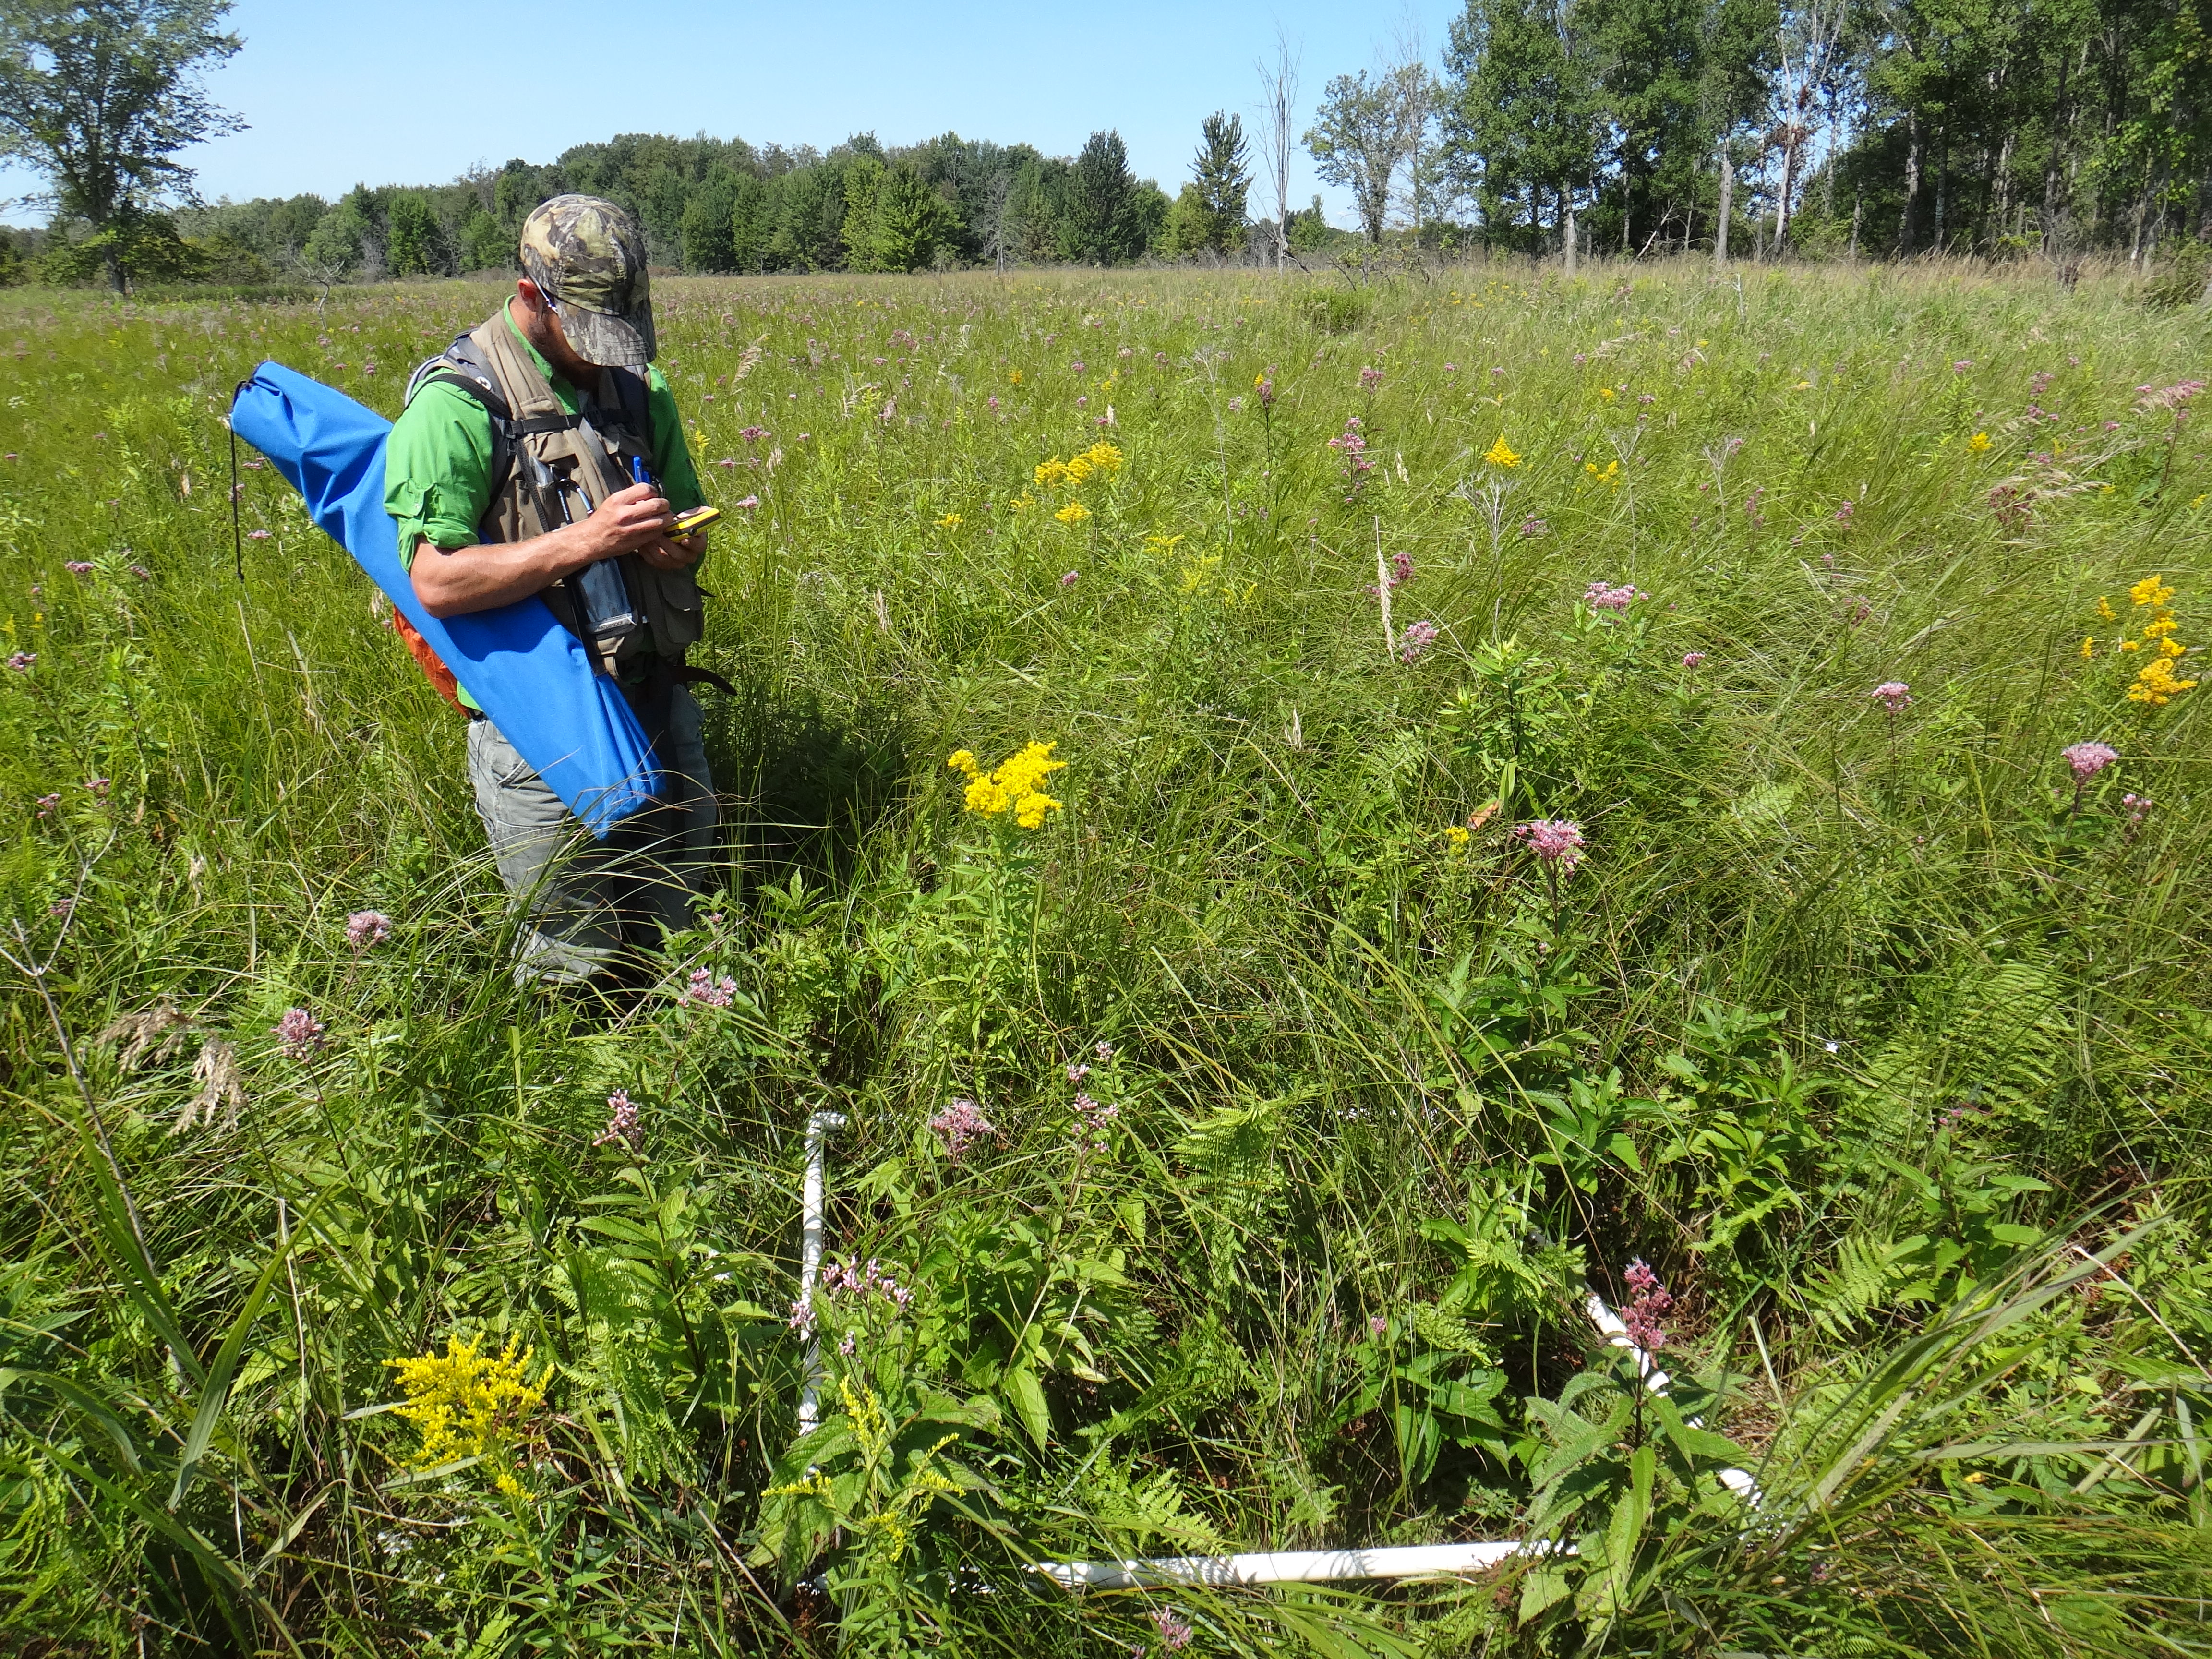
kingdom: Plantae
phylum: Tracheophyta
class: Polypodiopsida
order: Polypodiales
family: Thelypteridaceae
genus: Thelypteris
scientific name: Thelypteris palustris
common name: Marsh fern
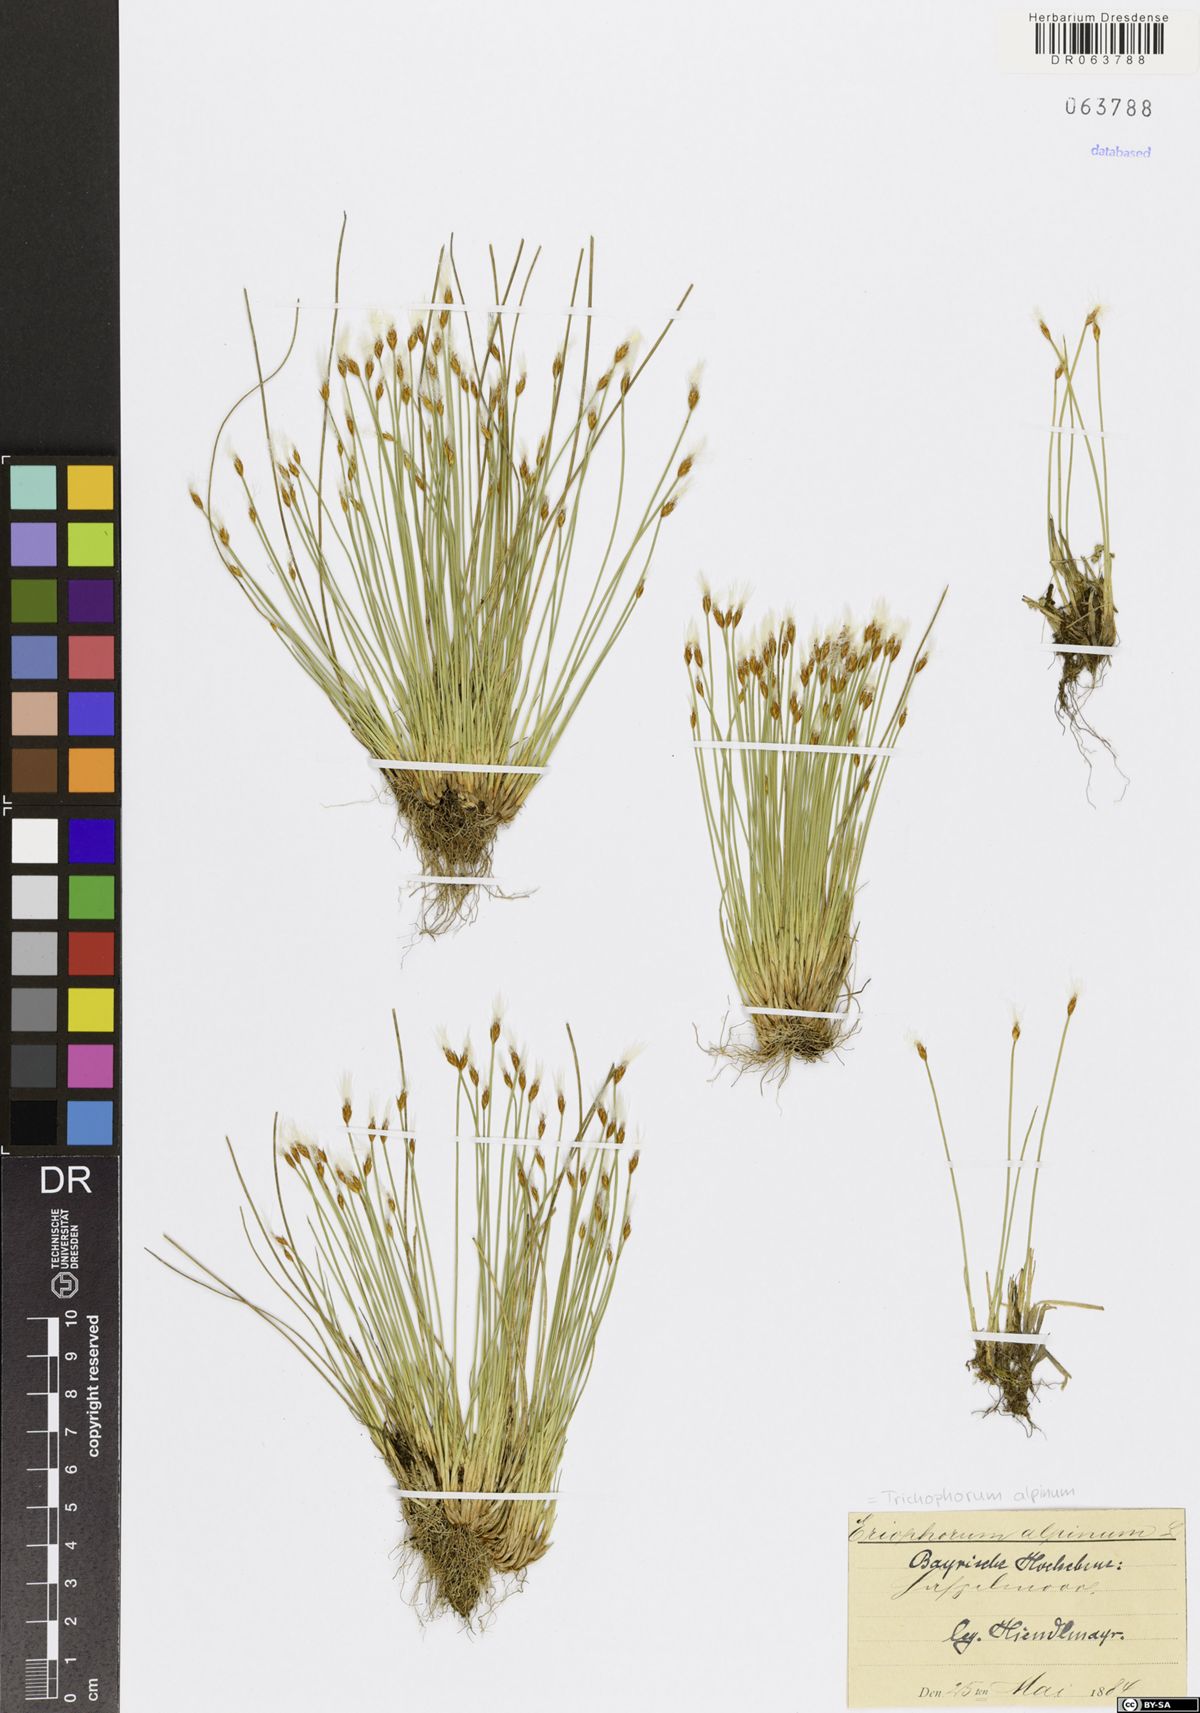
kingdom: Plantae
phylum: Tracheophyta
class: Liliopsida
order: Poales
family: Cyperaceae
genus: Trichophorum
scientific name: Trichophorum alpinum
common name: Alpine bulrush
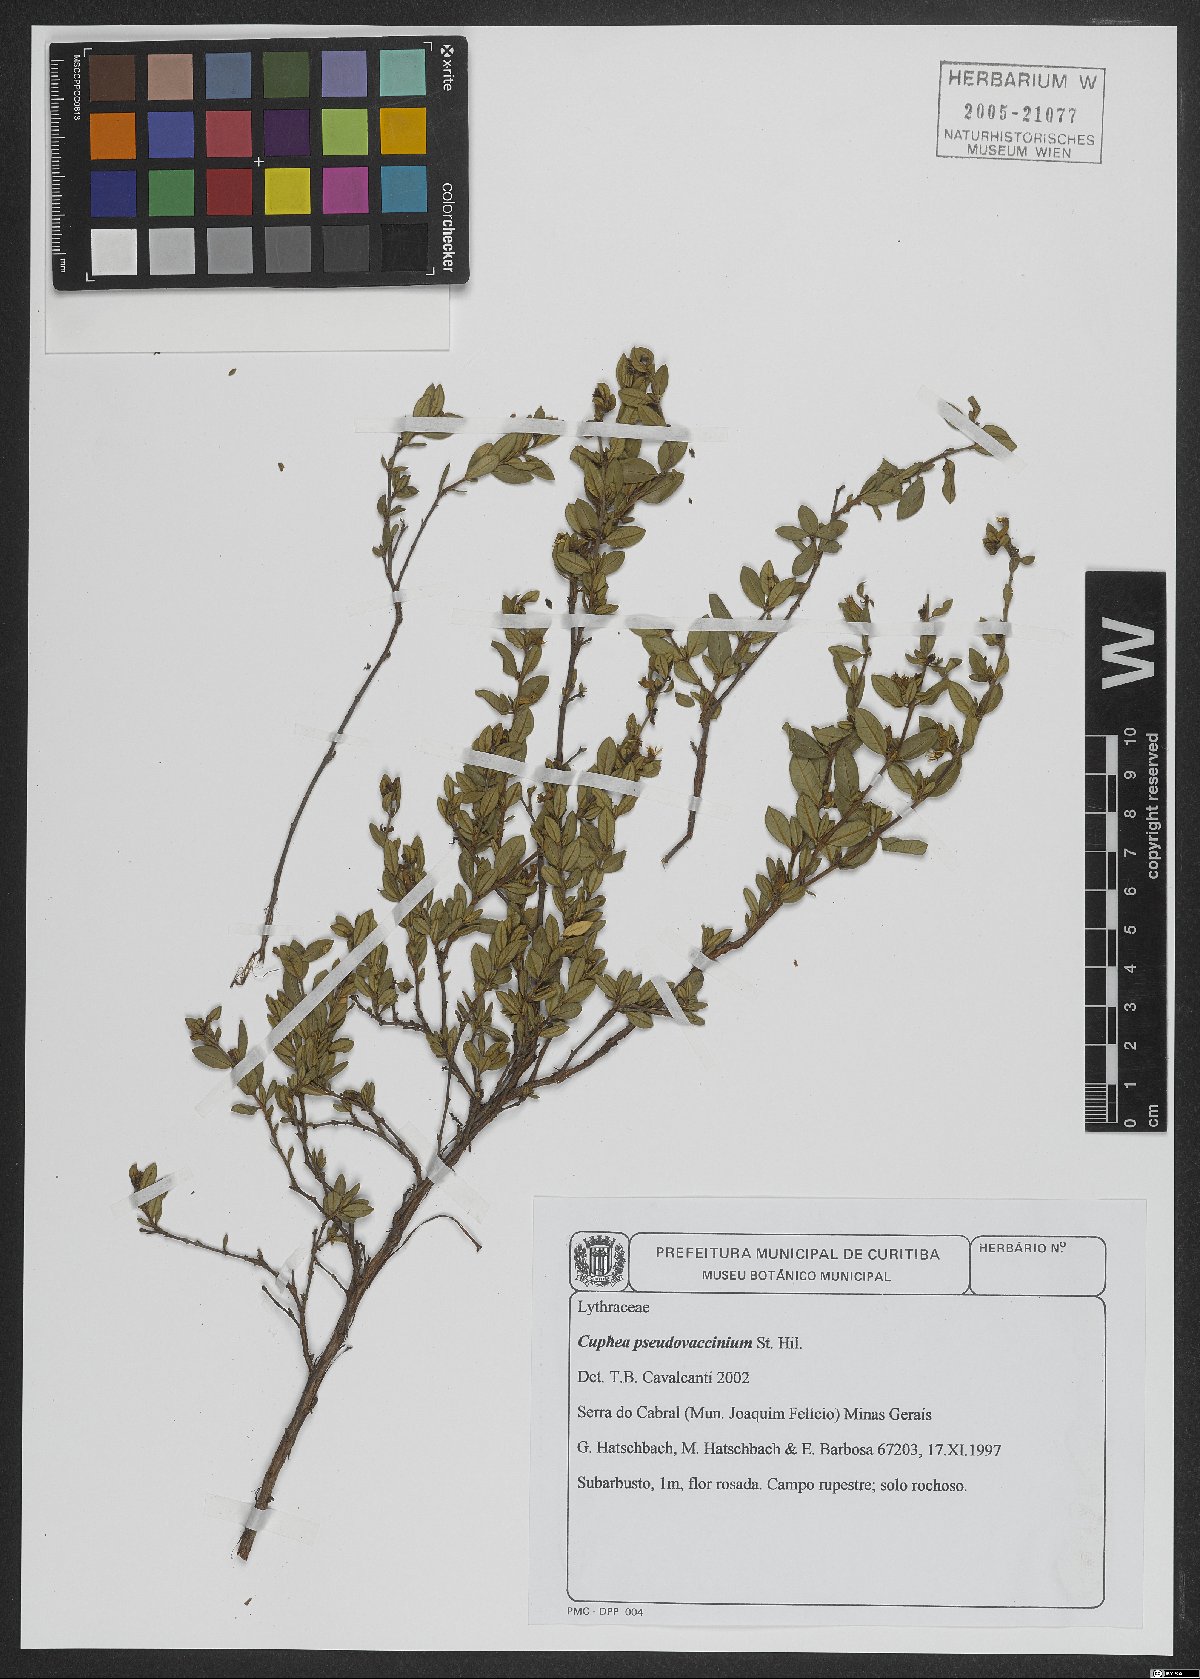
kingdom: Plantae
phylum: Tracheophyta
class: Magnoliopsida
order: Myrtales
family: Lythraceae
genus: Cuphea
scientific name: Cuphea pseudovaccinium
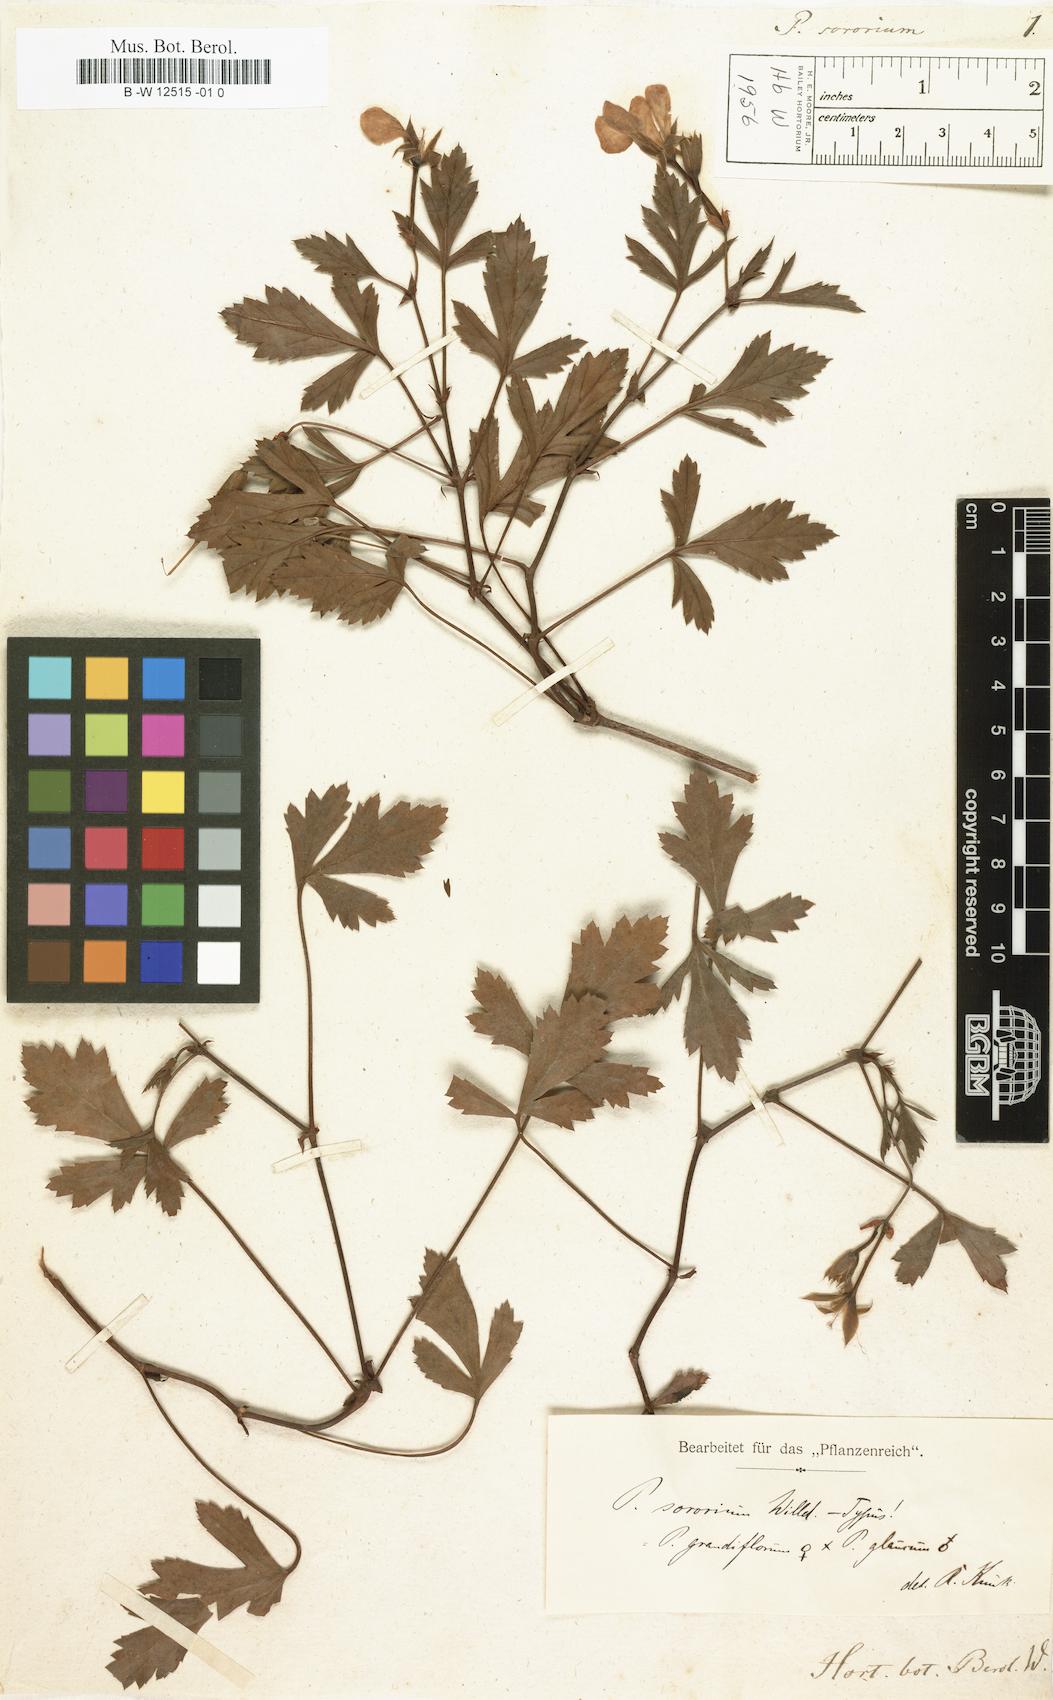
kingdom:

### [YOUR INSTRUCTIONS]
Copy out word for word everything from the line that contains "common name: Marsh fern" down to the last line, and leave the pictures out.

### [COMPLETE RESPONSE]
common name: Marsh fern
kingdom: Plantae
phylum: Tracheophyta
class: Liliopsida
order: Poales
family: Cyperaceae
genus: Trichophorum
scientific name: Trichophorum alpinum
common name: Alpine bulrush
kingdom: Plantae
phylum: Tracheophyta
class: Magnoliopsida
order: Myrtales
family: Lythraceae
genus: Cuphea
scientific name: Cuphea pseudovaccinium
kingdom:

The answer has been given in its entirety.